成長企業から考える「マーケターの定義」 #05

決められた仕事以外しない傾向が強い外資で、僕が職務要件を越えて働く大事な理由

僕はなぜ「ジョブディスクリプションを超えていけ」と伝えたのか


 広告代理店の、特に営業は、クライアント担当者にとっての一番の相談窓口となることが非常に重要で、自社内であっても、直接クライアントからスタッフに相談が入ることすら嫌がる人もいるくらいです。自分に仕事を頼みたい人の数が増えると、自分だけでは仕事を受けきれなくなる。でも、仕事はたくさん舞い込んでくる。組織はそういう人にこそ、アシスタントや部下を与えて、それこそチームをつくることを促します。もしくはお金を与えて、外注することを推奨します。組織の中でより影響力を持って仕事をするには、こういったステップを踏んでいくことが必要です。

 ちなみに、少しだけIndeed社内のことを共有すると、僕がIndeedで示した最初のチーム方針は、「ジョブディスクリプション(職務要件)を越えていけ」でした。これは、縦型のグローバルのマーケティングチームに対して、日本では統合型のチームをつくるという宣言でもありました。

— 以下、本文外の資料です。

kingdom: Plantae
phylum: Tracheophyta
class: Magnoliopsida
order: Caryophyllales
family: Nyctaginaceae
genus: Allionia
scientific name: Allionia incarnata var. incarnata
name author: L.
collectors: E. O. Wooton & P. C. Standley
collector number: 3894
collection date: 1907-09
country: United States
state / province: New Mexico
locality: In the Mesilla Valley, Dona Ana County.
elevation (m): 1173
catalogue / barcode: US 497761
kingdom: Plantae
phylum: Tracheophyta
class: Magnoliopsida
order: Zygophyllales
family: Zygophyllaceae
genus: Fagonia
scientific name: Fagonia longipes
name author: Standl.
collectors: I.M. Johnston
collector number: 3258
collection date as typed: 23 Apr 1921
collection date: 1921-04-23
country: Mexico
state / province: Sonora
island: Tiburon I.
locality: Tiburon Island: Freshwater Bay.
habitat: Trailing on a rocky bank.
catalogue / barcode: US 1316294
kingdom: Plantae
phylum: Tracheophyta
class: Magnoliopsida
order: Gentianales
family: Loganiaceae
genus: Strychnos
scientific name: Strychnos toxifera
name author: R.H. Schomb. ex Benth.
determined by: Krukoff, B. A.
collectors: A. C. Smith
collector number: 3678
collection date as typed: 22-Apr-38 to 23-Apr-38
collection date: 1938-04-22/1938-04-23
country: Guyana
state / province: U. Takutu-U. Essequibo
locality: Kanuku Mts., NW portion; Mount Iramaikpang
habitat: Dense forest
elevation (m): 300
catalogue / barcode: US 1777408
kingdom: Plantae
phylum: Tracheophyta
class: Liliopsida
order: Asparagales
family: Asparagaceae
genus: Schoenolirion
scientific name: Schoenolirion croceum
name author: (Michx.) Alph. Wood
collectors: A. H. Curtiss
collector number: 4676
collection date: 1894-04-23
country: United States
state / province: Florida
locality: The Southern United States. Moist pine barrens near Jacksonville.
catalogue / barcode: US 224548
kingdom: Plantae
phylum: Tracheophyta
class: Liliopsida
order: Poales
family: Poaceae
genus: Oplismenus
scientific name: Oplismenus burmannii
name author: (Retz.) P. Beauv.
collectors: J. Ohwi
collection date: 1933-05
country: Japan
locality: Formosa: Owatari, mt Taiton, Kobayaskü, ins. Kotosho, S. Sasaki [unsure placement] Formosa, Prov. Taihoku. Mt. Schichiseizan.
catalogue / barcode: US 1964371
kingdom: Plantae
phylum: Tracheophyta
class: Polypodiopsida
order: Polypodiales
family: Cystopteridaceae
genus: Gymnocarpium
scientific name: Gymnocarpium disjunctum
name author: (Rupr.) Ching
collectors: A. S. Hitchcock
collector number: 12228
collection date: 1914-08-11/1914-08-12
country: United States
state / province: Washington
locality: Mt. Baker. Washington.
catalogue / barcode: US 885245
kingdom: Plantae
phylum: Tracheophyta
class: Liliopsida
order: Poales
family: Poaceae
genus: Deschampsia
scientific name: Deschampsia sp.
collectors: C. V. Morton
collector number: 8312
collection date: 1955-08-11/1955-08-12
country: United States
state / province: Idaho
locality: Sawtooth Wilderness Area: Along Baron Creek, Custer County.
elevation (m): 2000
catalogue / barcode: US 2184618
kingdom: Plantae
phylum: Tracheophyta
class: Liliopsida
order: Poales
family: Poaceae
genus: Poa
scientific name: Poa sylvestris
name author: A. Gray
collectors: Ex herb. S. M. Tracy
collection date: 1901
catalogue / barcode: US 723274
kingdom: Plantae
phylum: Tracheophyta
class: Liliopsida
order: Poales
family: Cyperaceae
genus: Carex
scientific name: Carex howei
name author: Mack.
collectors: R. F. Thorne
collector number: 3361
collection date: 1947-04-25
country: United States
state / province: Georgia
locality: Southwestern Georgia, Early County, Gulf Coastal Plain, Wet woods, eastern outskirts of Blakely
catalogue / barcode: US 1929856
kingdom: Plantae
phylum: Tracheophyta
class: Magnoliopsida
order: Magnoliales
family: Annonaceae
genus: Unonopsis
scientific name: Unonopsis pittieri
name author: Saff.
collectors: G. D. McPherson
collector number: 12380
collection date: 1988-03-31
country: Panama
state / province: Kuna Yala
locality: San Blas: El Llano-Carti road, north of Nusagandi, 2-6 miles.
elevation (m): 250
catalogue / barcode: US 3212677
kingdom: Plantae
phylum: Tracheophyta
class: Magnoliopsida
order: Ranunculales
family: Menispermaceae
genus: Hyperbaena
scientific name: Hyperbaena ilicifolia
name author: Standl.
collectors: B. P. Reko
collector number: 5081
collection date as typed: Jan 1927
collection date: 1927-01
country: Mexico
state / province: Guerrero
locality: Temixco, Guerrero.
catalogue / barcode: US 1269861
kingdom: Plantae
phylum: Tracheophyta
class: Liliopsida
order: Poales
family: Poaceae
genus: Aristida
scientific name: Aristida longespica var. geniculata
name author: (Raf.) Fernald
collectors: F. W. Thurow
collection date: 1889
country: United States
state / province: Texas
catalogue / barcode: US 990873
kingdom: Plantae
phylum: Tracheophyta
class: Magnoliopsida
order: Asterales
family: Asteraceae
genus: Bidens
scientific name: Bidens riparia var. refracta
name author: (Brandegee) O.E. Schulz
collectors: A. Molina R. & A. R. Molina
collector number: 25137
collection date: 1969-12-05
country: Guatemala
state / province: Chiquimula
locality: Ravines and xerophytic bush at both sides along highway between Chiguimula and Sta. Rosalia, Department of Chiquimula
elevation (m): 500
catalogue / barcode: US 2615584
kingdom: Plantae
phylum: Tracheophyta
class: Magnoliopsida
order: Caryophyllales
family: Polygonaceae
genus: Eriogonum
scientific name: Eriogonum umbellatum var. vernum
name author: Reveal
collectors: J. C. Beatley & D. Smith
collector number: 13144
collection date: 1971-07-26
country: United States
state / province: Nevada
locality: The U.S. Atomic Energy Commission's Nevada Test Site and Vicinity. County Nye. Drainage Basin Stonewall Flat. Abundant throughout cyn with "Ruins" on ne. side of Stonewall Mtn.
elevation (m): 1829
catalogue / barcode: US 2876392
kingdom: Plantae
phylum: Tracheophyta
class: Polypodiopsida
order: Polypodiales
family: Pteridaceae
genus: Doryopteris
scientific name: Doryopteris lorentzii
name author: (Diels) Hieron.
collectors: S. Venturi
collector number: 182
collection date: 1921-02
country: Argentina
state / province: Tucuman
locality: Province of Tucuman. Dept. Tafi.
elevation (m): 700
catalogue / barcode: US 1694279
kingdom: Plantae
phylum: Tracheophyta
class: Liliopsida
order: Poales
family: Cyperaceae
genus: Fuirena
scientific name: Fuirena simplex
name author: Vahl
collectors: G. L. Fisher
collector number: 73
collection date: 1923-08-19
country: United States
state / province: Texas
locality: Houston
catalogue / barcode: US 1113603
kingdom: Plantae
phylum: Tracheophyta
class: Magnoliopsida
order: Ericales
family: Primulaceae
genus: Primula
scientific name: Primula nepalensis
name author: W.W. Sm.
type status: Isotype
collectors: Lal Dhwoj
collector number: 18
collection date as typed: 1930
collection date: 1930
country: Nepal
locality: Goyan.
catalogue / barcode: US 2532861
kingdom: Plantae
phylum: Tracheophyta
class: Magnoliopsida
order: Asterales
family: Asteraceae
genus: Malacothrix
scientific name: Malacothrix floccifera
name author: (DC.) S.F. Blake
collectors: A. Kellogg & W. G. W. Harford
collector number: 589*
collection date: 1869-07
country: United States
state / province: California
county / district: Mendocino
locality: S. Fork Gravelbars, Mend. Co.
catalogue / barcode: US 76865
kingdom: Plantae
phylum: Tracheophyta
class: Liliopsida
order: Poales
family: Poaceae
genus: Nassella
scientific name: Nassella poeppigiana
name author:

 さて、僕が理想とするチームのあり方がなんとなく伝わったかと思うのですが、なぜそのようなスタンスのチームが良いと考えているかと言えば、このような考え方で組み上げたチームがビッグアイデアを生み出しやすいからです。



 そもそもアイデアとは、既存のアイデアと既存のアイデアの組み合わせで生まれます。そして、そのアイデアは、いろんな視点から膨らませていくことで、より大きくなります。個人の中で企画をつくる際でも、チームでブレストして大きくしていく際にも、アイデアとアイデアを組み合わせて形をつくり、そのアイデアを様々な視点から膨らませていくというプロセスは共通です。

 ちなみに、ブレインストーミングをうまく機能させるには、メンバーの脳みそが、パソコンをネットワーク化するかのように繋がっていることが重要です。僕自身も、実は本当の意味でメンバーの脳みそが同じ状態でつながっていて、理想のブレーンストーミングができた体験は数えるほどしかありませんが、そういったブレストができた時は、非常に高揚感があります。皆さんも是非一度、そういった体験をしてもらえれば、この感覚がわかってもらえると思います。

 話を戻すと、アイデアをいろんな視点で膨らませていくプロセスというのが、チームで取り組む意味が大きい点です。一人の人間の視点は限られているので、戦略の視点、クリエイティブの視点、PR(メディア)の視点、プロモーションの視点、CSRの視点、ユーザーインサイトの視点など、さまざまな視点でそのアイデアを見つめた時、一つの施策がいくつもの効果を生み出す、ビッグアイデアに育っていくのです。言い方を変えると、一つの施策でいくつかのKPIを達成するアイデアが実現できます。